▶ _Exercise_
Update the records from the start through the line containing "inquiry@refractory-ru.com", so that "Sepete Ekle" becomes "Add to Cart" and everything else stays the same. Give only those lines, without the pictures.

▶ _Provided records_

# # # # # # #

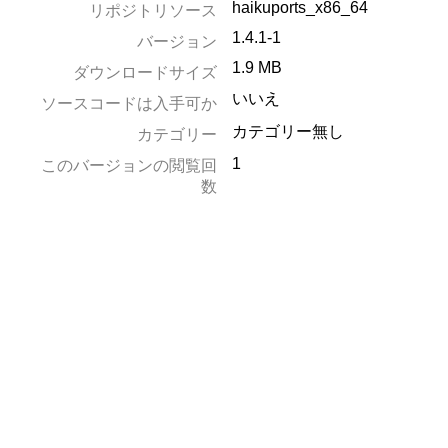
haikuports_x86_64
リポジトリソース
1.4.1-1
バージョン
1.9 MB
ダウンロードサイズ
いいえ
ソースコードは入手可か
カテゴリー無し
カテゴリー
1
このバージョンの閲覧回
数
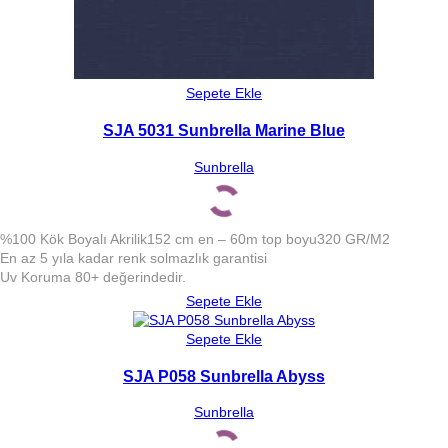
Sepete Ekle
SJA 5031 Sunbrella Marine Blue
Sunbrella
%100 Kök Boyalı Akrilik
152 cm en – 60m top boyu
320 GR/M2
En az 5 yıla kadar renk solmazlık garantisi
Uv Koruma 80+ değerindedir.
Sepete Ekle
Sepete Ekle
SJA P058 Sunbrella Abyss
Sunbrella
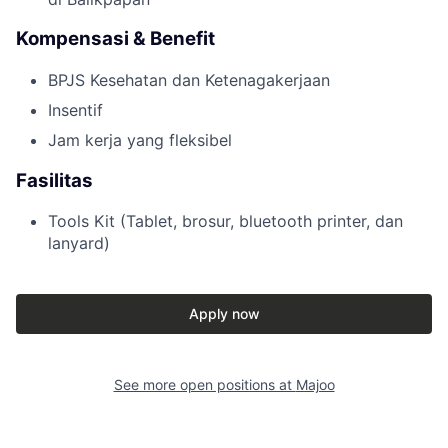
Kompensasi & Benefit
BPJS Kesehatan dan Ketenagakerjaan
Insentif
Jam kerja yang fleksibel
Fasilitas
Tools Kit (Tablet, brosur, bluetooth printer, dan
lanyard)
Apply now
See more open positions at
Majoo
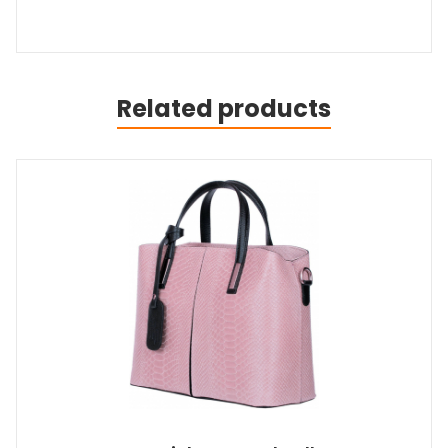
Related products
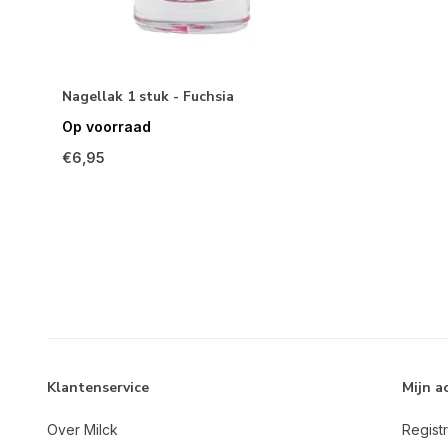
Nagellak 1 stuk - Fuchsia
Op voorraad
€6,95
Klantenservice
Mijn a
Over Milck
Regist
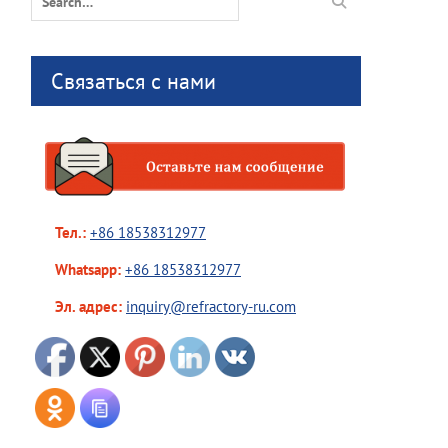
for:
Связаться с нами
Тел.:
+86 18538312977
Whatsapp:
+86 18538312977
Эл. адрес:
inquiry@refractory-ru.com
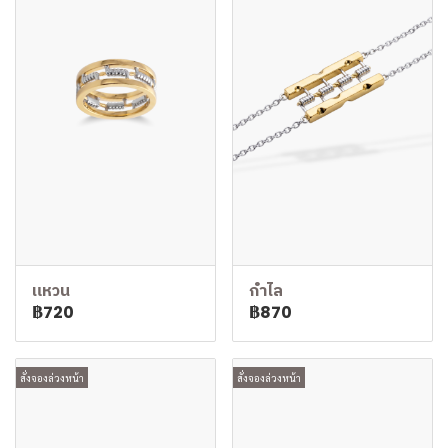
แหวน
กำไล
฿720
฿870
สั่งจองล่วงหน้า
สั่งจองล่วงหน้า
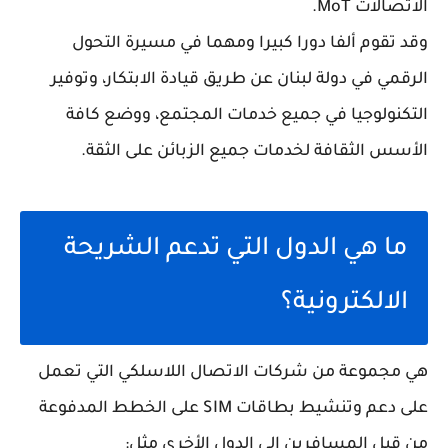
الاتصالات MoT.
وقد تقوم ألفا دورا كبيرا ومهما في مسيرة التحول
الرقمي في دولة لبنان عن طريق قيادة الابتكار، وتوفير
التكنولوجيا في جميع خدمات المجتمع، ووضع كافة
الأسس الثقافة لخدمات جميع الزبائن على الثقة.
ما هي الدول التي تدعم الشريحة
الالكترونية؟
هي مجموعة من شركات الاتصال اللاسلكي التي تعمل
على دعم وتنشيط بطاقات SIM على الخطط المدفوعة
من قبل المسافرين الى الدول الأخرى مثل:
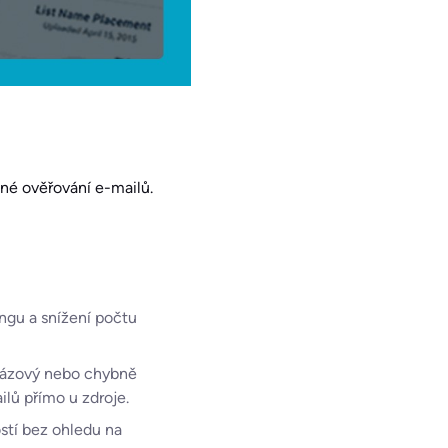
dné ověřování e-mailů.
ngu a snížení počtu
orázový nebo chybně
ilů přímo u zdroje.
stí bez ohledu na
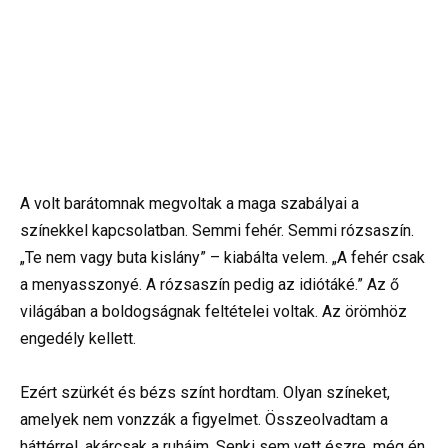
A volt barátomnak megvoltak a maga szabályai a
színekkel kapcsolatban. Semmi fehér. Semmi rózsaszín.
„Te nem vagy buta kislány” – kiabálta velem. „A fehér csak
a menyasszonyé. A rózsaszín pedig az idiótáké.” Az ő
világában a boldogságnak feltételei voltak. Az örömhöz
engedély kellett.
Ezért szürkét és bézs színt hordtam. Olyan színeket,
amelyek nem vonzzák a figyelmet. Összeolvadtam a
háttérrel, akárcsak a ruháim. Senki sem vett észre, még én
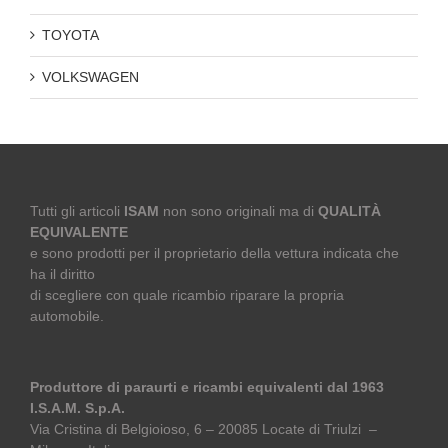
TOYOTA
VOLKSWAGEN
Tutti gli articoli
ISAM
non sono originali ma di
QUALITÀ
EQUIVALENTE
e sono prodotti per il proprietario della vettura indicata che
ha il diritto
di scegliere con quale ricambio riparare la propria
automobile.
Produttore di paraurti e ricambi equivalenti dal 1963
I.S.A.M. S.p.A.
Via Cristina di Belgioioso, 6 – 20085 Locate di Triulzi –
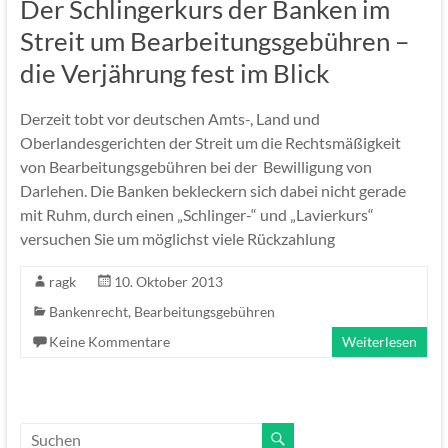
Der Schlingerkurs der Banken im
Streit um Bearbeitungsgebühren –
die Verjährung fest im Blick
Derzeit tobt vor deutschen Amts-, Land und
Oberlandesgerichten der Streit um die Rechtsmäßigkeit
von Bearbeitungsgebühren bei der Bewilligung von
Darlehen. Die Banken bekleckern sich dabei nicht gerade
mit Ruhm, durch einen „Schlinger-“ und „Lavierkurs“
versuchen Sie um möglichst viele Rückzahlung
ragk
10. Oktober 2013
Bankenrecht
,
Bearbeitungsgebühren
Keine Kommentare
Weiterlesen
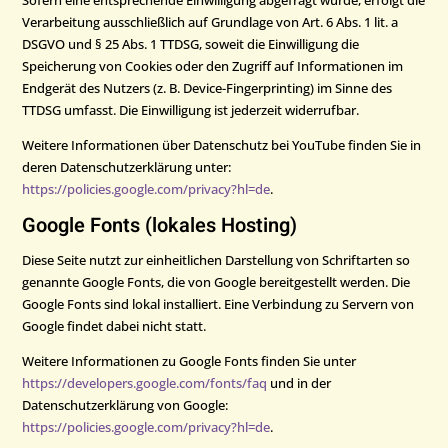
Sofern eine entsprechende Einwilligung abgefragt wurde, erfolgt die
Verarbeitung ausschließlich auf Grundlage von Art. 6 Abs. 1 lit. a
DSGVO und § 25 Abs. 1 TTDSG, soweit die Einwilligung die
Speicherung von Cookies oder den Zugriff auf Informationen im
Endgerät des Nutzers (z. B. Device-Fingerprinting) im Sinne des
TTDSG umfasst. Die Einwilligung ist jederzeit widerrufbar.
Weitere Informationen über Datenschutz bei YouTube finden Sie in
deren Datenschutzerklärung unter:
https://policies.google.com/privacy?hl=de
.
Google Fonts (lokales Hosting)
Diese Seite nutzt zur einheitlichen Darstellung von Schriftarten so
genannte Google Fonts, die von Google bereitgestellt werden. Die
Google Fonts sind lokal installiert. Eine Verbindung zu Servern von
Google findet dabei nicht statt.
Weitere Informationen zu Google Fonts finden Sie unter
https://developers.google.com/fonts/faq
und in der
Datenschutzerklärung von Google:
https://policies.google.com/privacy?hl=de
.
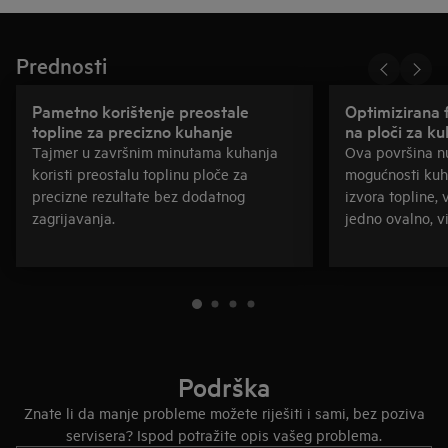
Prednosti
Pametno korištenje preostale
Optimizirana 
topline za precizno kuhanje
na ploči za ku
Tajmer u završnim minutama kuhanja
Ova površina nu
koristi preostalu toplinu ploče za
mogućnosti kuh
precizne rezultate bez dodatnog
izvora topline, 
zagrijavanja.
jedno ovalno, v
Podrška
Znate li da manje probleme možete riješiti i sami, bez poziva
servisera? Ispod potražite opis vašeg problema.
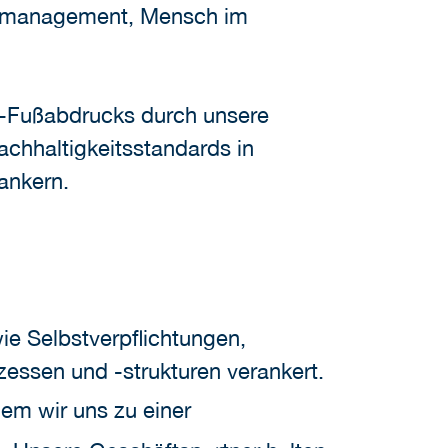
enmanagement, Mensch im
s-Fußabdrucks durch unsere
achhaltigkeitsstandards in
ankern.
e Selbstverpflichtungen,
ssen und -strukturen verankert.
dem wir uns zu einer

# # # # # # #

▶ _Output_
haikuports_x86_64
リポジトリソース
1.4.1-1
バージョン
1.9 MB
ダウンロードサイズ
いいえ
ソースコードは入手可か
カテゴリー無し
カテゴリー
1
このバージョンの閲覧回
数
Add to Cart
SJA 5031 Sunbrella Marine Blue
Sunbrella
%100 Kök Boyalı Akrilik
152 cm en – 60m top boyu
320 GR/M2
En az 5 yıla kadar renk solmazlık garantisi
Uv Koruma 80+ değerindedir.
Add to Cart
Add to Cart
SJA P058 Sunbrella Abyss
Sunbrella
Kompensasi & Benefit
BPJS Kesehatan dan Ketenagakerjaan
Insentif
Jam kerja yang fleksibel
Fasilitas
Tools Kit (Tablet, brosur, bluetooth printer, dan
lanyard)
Apply now
See more open positions at
Majoo
Related products
Nagellak 1 stuk - Fuchsia
Op voorraad
€6,95
Klantenservice
Mijn a
Over Milck
Regist
for:
Связаться с нами
Тел.:
+86 18538312977
Whatsapp:
+86 18538312977
Эл. адрес:
inquiry@refractory-ru.com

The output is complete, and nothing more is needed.